John Higgins defeated Mark Allen 6-5 to book his place in the last eight of the Betfred Masters in Milton Keynes.
Victory for Scotland’s Higgins sets up a mouth-watering last eight meeting with familiar foe Ronnie O’Sullivan. He currently trails O’Sullivan 35-28 in head-to-head meetings. It will be the 14th time Higgins has appeared in a Masters quarter-final.
This evening’s result ends a winning streak for Allen against Higgins at the Masters. Prior to tonight the Northern Irishman had beaten Higgins in all four of their previous meetings at the event. After suffering his first defeat to Higgins at the Masters, Allen leaves Milton Keynes with the consolation of £15,000.
It was two-time Masters champion Higgins who took the opening frame tonight. Allen, who lifted the Paul Hunter Trophy by winning the Masters in 2018, then restored parity at 1-1 with a century run of 106. Breaks of 56 and 82 saw Higgins move 3-1 ahead at the mid-session.
A contribution of 92 allowed Allen to pull within one when they returned, before he stole the sixth on the black to level at 3-3.
Momentum appeared to be with the Pistol, but Higgins stopped him in his tracks with breaks of 84 and 80 to move one from victory at 5-3.
Allen kept himself in it to pull within a frame at 5-4, before a dramatic tenth frame.

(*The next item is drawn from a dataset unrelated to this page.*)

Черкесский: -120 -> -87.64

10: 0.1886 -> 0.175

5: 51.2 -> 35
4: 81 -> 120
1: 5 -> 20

Both players spurned opportunities, until Allen found himself 35 points behind with 35 on. He got a snooker and cleared to force a decider.
It was Higgins who held himself together in the final frame, firing in a typically steely break of 59 to secure victory.
“I know there is no crowd there, but personally I felt the nerves just as much as I would at a packed Alexandra Palace. It was a great buzz to get over the line there,” said 45-year-old Higgins. “I was all over the place at the start of the last frame and expecting Mark to win, but he missed a bad brown and then gave me a chance to get in. I’m normally sitting here over the last 18 months losing games like that, so to be winning it, I am delighted.
“I’ve always had a friendly rivalry with Ronnie. I respect him an unbelievable amount. To still be playing these sort of matches, I’m over the moon. To get to the semi-finals I know I may have to play even better than tonight. I didn’t see any of his game today, but apparently he played brilliantly and Ding played well as well. I will just need to come in and play my A game.”